Eico HF-87 Update

The old beast gets another life...


The oldest piece of audio gear I've got (in fact it's been around longer that almost everything else in my life, including my wife) is an old Eico HF-87.  It's been used and abused for decades.  Some ancient history on the amp is here.  It's been repaired and updated multiple times without any regard to collectibility.  In the 70's it was just another piece of old tube audio junk.  The time has come for a serious refurb.  HF-87's have got really good transformers and I've always liked the sound of EL-34s.  I'll update this page as the project moves forward which will depend on how much time I can find to work on it.

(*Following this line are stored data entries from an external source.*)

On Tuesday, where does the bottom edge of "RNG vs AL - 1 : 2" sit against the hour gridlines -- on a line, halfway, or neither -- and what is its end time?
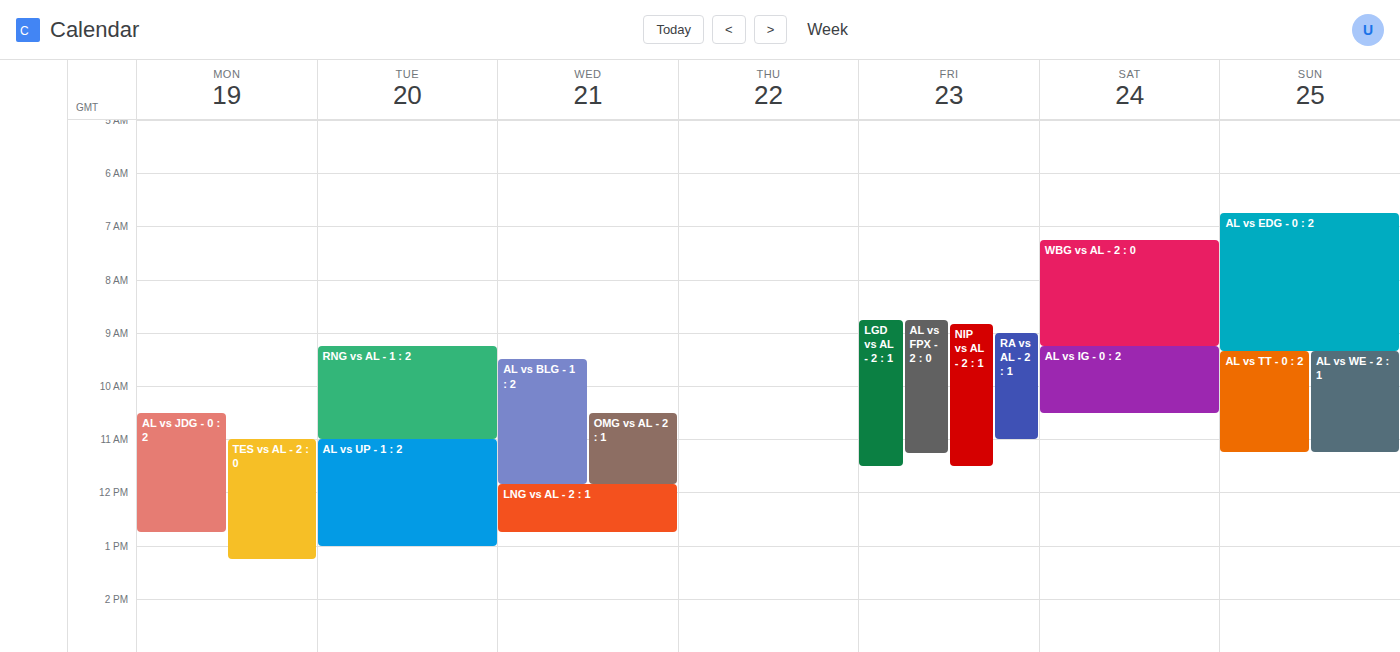
11:00 AM -- exactly on the 11 AM line.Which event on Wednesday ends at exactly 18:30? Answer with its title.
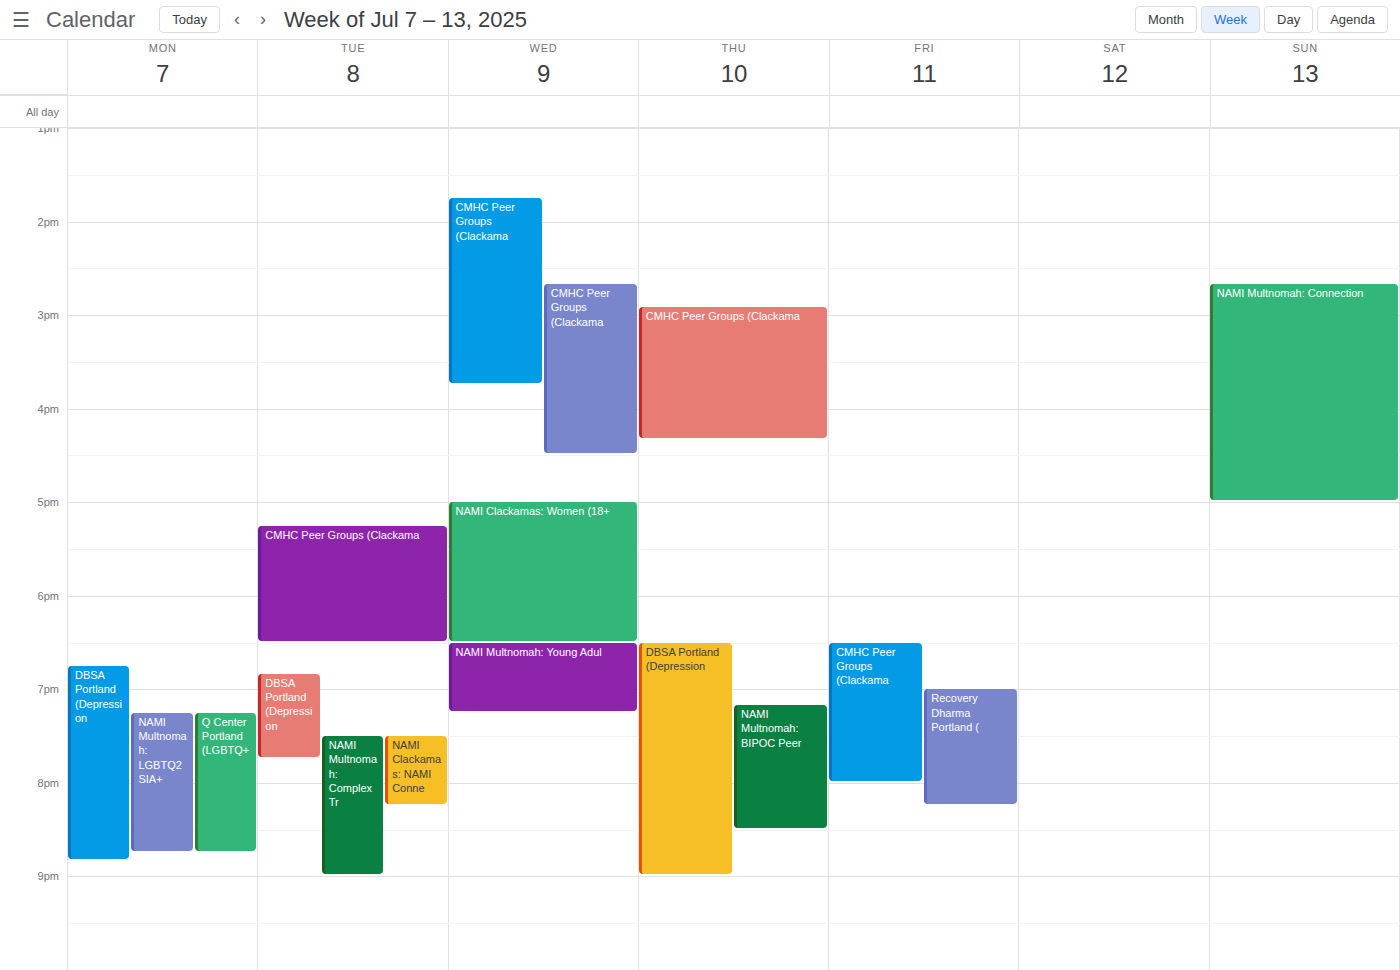
"NAMI Clackamas: Women (18+"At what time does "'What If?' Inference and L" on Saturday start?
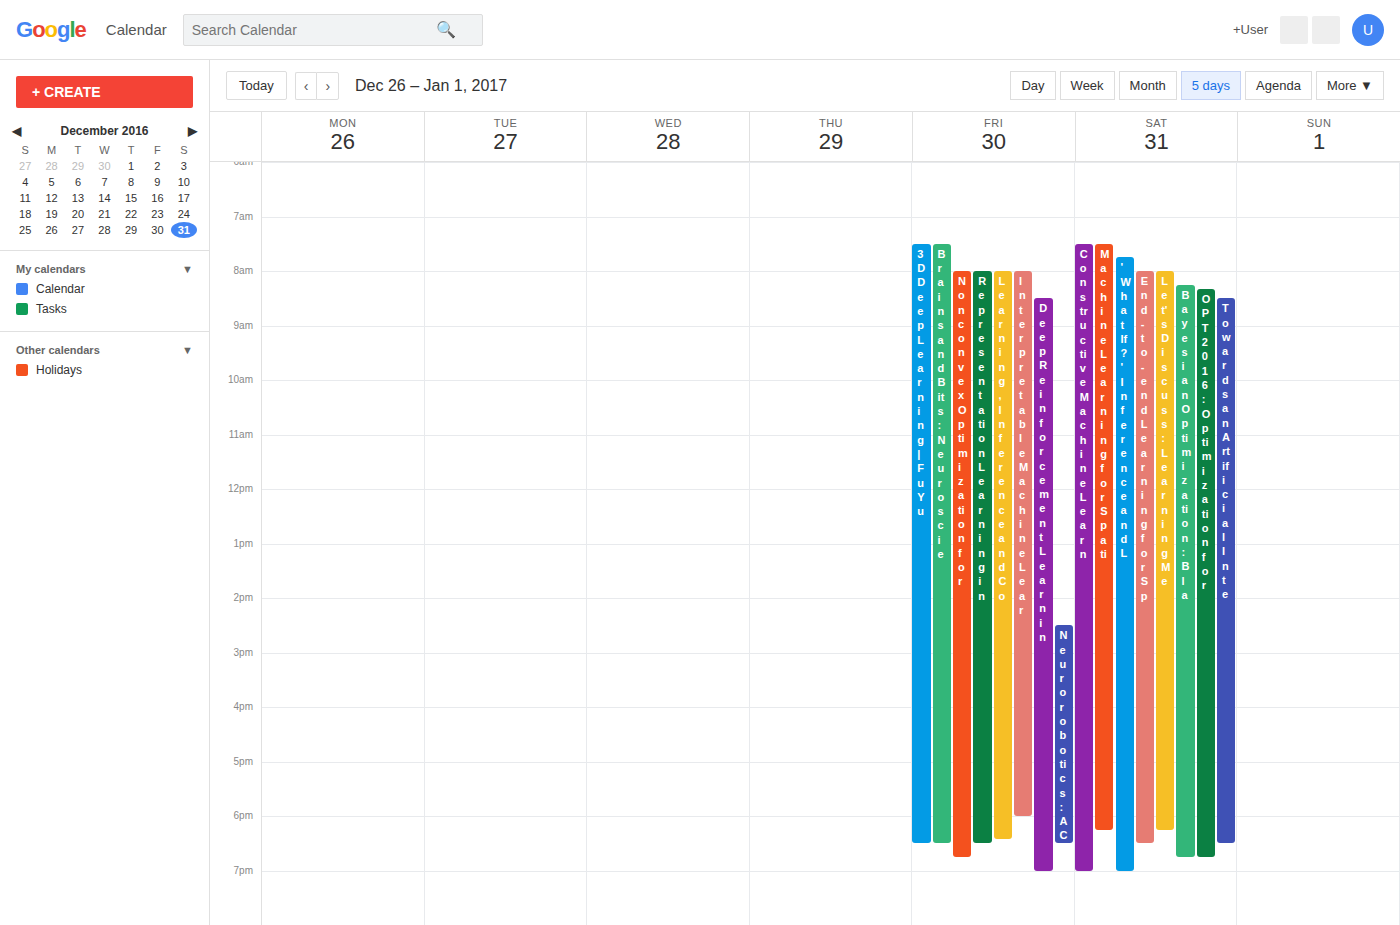
7:45 AMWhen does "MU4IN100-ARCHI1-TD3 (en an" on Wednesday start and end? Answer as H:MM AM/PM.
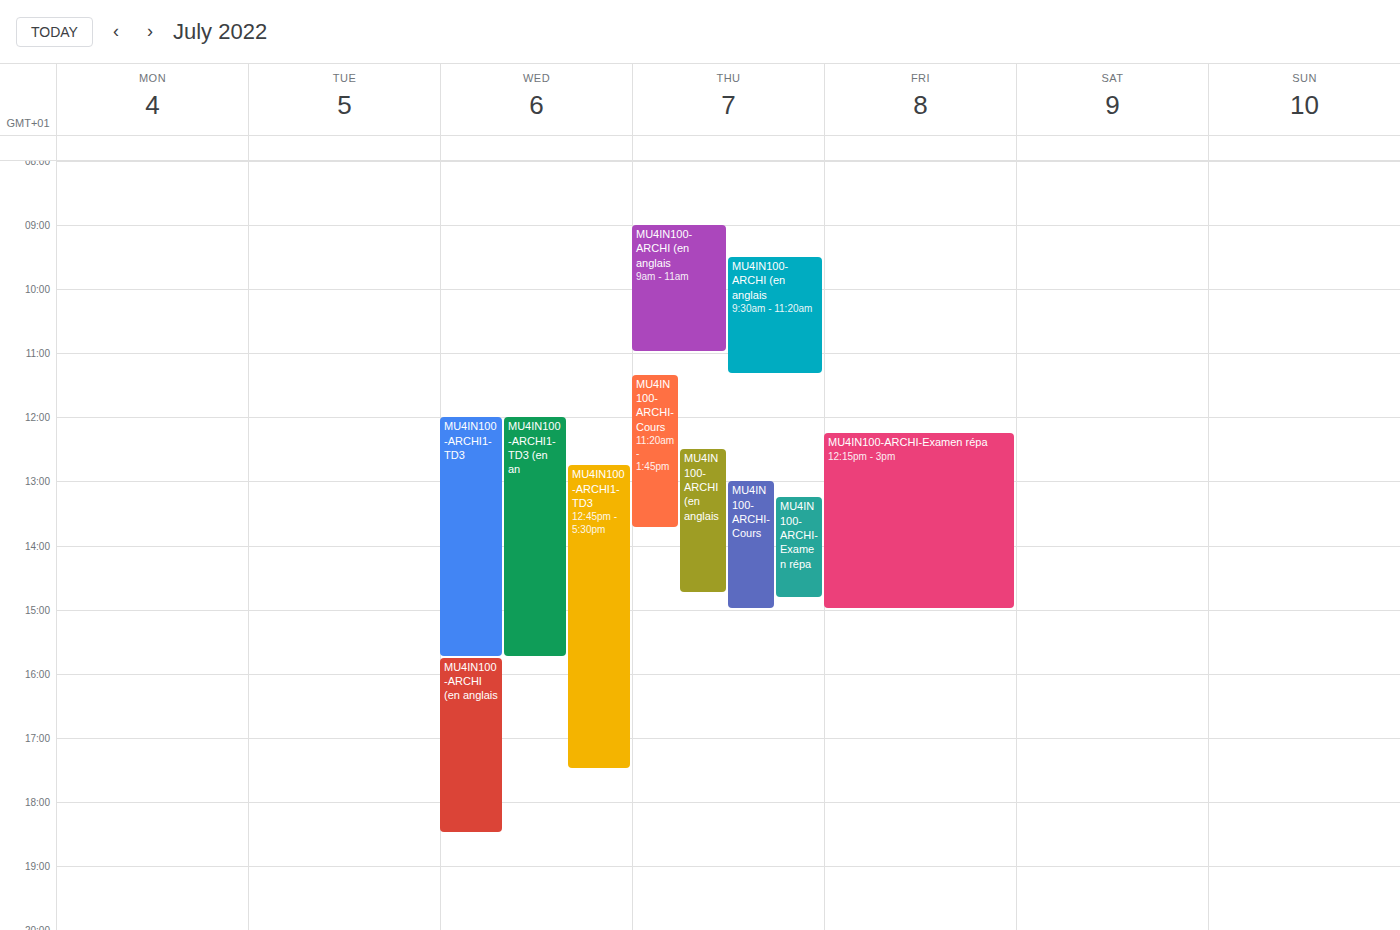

Here's what we're starting with:

Front of Amp Chassis
It's a bit of a mess and needs some serious cleanup.  The circuit board on top of the chassis is a FET driver board that we tacked on to test.  It will stay for the next iteration of this amp.  The current plan is to repackage the amp into something that be aesthetically compatible with other gear in a living room, refresh the fifty year old electrolytics in the power supply, integrate the FET driver board, and do it in a way that will allow the amp to be restored to the original HF-87 circuitry at some point in the future.  The amp will never have serious collectible value due to the mechanical hacks that have been done over time.

Project Goals
Make it reliable
Make it quiet
Improve the Wife Acceptance Factor (it's too ugly for the living room right now)
MAKE IT SOUND GREAT

Power Supplies
The B+ supply will remain as-is, with the old caps getting replaced.  The first stage caps, updated in 1978, are still working pretty well, and the P-P ripple is under three volts.  There's a 1H choke hiding behind the driver board, and that takes the ripple down to millivolts.  The bias supply caps will get replaced whether they need it or not.  (The power supply schematics are on the history page.)  And finally, I've been contemplating changing the filaments to DC to see if that helps quiet things down a bit.

FET Driver Board
This is an experiment.  A friend of mine builds amps using these FET input/driver boards and he swears by them.  We decided to drop one in the Eico to see how it would work, and so far I'm pretty impressed.  We didn't spend much time on the install though, and I think the "distributed grounding" that has occurred over time has created problems with hum and noise.  This will be cleaned up.

The Output Stage
Pretty much stays the same.

So as of 1/1/2010 that's the state of the project.  More updates after I get some parts in and get going.
Jim

Feb 2010 Update

The amps are as far as they're going to go for a while since I've been distracted by a set of Quicksilver monoblocks:

Quicksilvers
Damned nice sounding amps, and they've got enough power to drive the old KEF's to reasonable volumes.

So the HF-87...

First, the power supply and grounds got cleaned up.  560 uF caps for the voltage doubler, and a 2 x 200 uF filter after the 1H choke.  Ripple is nearly unmeasureable with my scope - under a millivolt P-P and masked by noise.  Previously, the cap after the choke was an original electrolytic, and had lost of bit of it's capacity over fifty years.  (Who woulda figured?)  I was poking around with my scope while playing a CD on the bench and noticed a lot of audio - several volts worth - on this cap.  The choke passed the DC, blocked the AC, and with the lousy cap the supply was <really> soft.  Might account for the mushy bottom end...

I also replaced the "distributed ground scheme" with a 12 ga copper bus wire originating at the power suppy and setup a central star ground.  Turns out that the power supply ground on the lug of the transformer was actually loose.  Now everything that is supposed to be grounded is really grounded.  And the hum is nearly gone.

Chassis Grounding

So here's the end result:

Eico Amp Front

Which isn't nearly as pretty as I planned, but that's the job of the Quicksilvers now.  The important stuff:  How does it sound?  Really pretty good.  The hum is down to "normal" tube levels, which is to say it's not noticable once you back off the speakers and sit down to listen.  It's under the level of the turntable at listening levels, so I decided not to chase the DC filament idea, The sound changed significantly.  It's harder, faster, more analytical, and more accurate.  The bottom end is solid and tight.  Good detail.  Solid imaging.  On the downside, it's revealing and accurate enough to make some source material sound bad.  That tube softness is pretty well gone, and it's closer to a good solid state amp than I might like.

So now it's sitting down the basement parked on a Tabor speaker, looking lonely.  When I need the amp again, I just might put it back to the original topology with the 6SN7 phase splitters and premium caps and resistors.  And fix the Wife Acceptance Factor.  Now it's on to the ADC B100 preamps.